Small amounts, over time, can add up to large amounts if you don’t keep track of them. Even those of us with the best intentions can overlook costs that seem insignificant in the moment.
This is especially true in today’s world, which makes it so easy
(and tempting) to make purchases without even taking out your wallet. After all, tapping your card or hitting a button to buy something feels like less of a commitment than handing over cash or writing out a check.
But, the reality is that the more convenient the process is to spend money, the easier it is to run up a tab of small costs that can chip away at your account balances. Here are five tips to help you prevent seemingly trivial costs from diminishing your funds.
1. Differentiate between wants and needs
While not all of your spending has to be strictly on things you need, check your budget to understand exactly how much money you can spend on things you want. And be honest with yourself about the difference between a want and a need. A need is something like food and rent; it's a true necessity. A want is something that is not necessary, but would make you happy, like buying a coffee in the morning.
2. Pace yourself with “treats”
Speaking of wants, you might treat yourself to small delights like coffee runs, takeout meals or quick pops into your favorite store “just to see what’s there.” While it’s completely OK (and even encouraged!) to spend money on things that bring you joy, be mindful of how often you’re indulging in small treats. These “treat trips” can quickly add up.

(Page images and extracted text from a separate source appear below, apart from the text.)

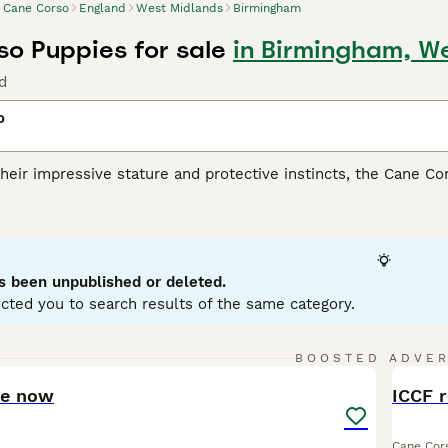
Cane Corso
England
West Midlands
Birmingham
o Puppies for sale
in Birmingham, W
d
o
heir impressive stature and protective instincts, the Cane Co
lly for its versatile skills as a guardian, companion, and athl
ar build, presenting in coat shades such as black, fawn, red, 
heir remarkable loyalty and strong protective nature, making 
spite their intimidating appearance, they are affectionate wit
ialization from a young age are fundamental for this breed, an
s been unpublished or deleted.
ing.
cted you to search results of the same category.
orso Buying Advice
page for information on this dog breed.
10
BOOSTED ADVE
BOO
ve now
ICCF r
Cane Cor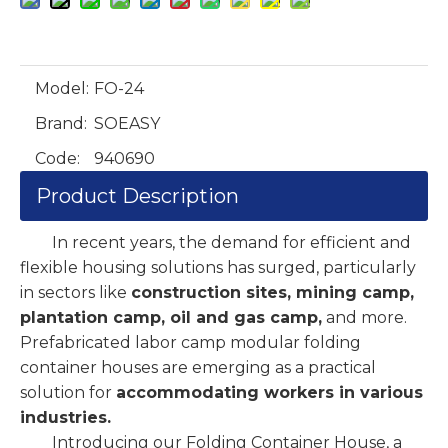
Model:
FO-24
Brand:
SOEASY
Code:
940690
Product Description
In recent years, the demand for efficient and
flexible housing solutions has surged, particularly
in sectors like
construction sites, mining camp,
plantation camp, oil and gas camp,
and more.
Prefabricated labor camp modular folding
container houses are emerging as a practical
solution for
accommodating workers in various
industries.
Introducing our Folding Container House, a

Another type of treat that’s easy to lose sight of is subscriptions. These days, there are subscription packages for everything: entertainment, clothing, food, software, music, fitness, beauty… even social media! Review your transactions often to ensure you’re not paying for subscriptions you don’t use or paying for duplicate accounts.

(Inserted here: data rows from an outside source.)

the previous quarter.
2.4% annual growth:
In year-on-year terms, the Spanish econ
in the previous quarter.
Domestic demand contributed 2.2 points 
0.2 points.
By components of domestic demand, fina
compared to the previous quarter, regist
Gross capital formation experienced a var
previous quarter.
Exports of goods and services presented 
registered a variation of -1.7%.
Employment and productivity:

3. Conduct regular check-ins
Social plans are often one of the biggest culprits of draining our funds. If you’ve ever reviewed your transactions and thought, “I spent how much on dinner with friends that night?” you’re certainly not alone. If your social life is getting too expensive, consider pivoting away from restaurants or concerts and plan more affordable activities, like spending time outdoors or popcorn and movie nights in.
Remember that even when it doesn’t feel like it, you are in control of your money (and not the other way around). By asking yourself, “Is this a purchase I’m making consciously, or am I spending on auto-pilot?” you’ll experience less guilt and put yourself back in the driver’s seat.
4. Focus on long-term goals
It can be hard to be disciplined about saying no to a night out, so stay focused on why you're saving. Regardless of what your long-term goal may be – whether that’s aiming to buy a new car, purchase a home, go back to school or get married, for example – remember what you’re working toward as an incentive to spend less in the moment.
5. Be prepared for uncertain times
Even if you’re not saving up for anything specific, it’s wise to be prepared for elements beyond your control. The practice of “saving for a rainy day” can help you tackle unexpected expenses, like storm damage or a surprise medical bill. Emergency funds can also help you cover rising costs during periods of high inflation, when your routine expenses (i.e. your needs) are harder to afford.
No cost is too small to account for when looking at your overall financial picture. Not sure where to start? We suggest checking your balances to figure out your true starting point.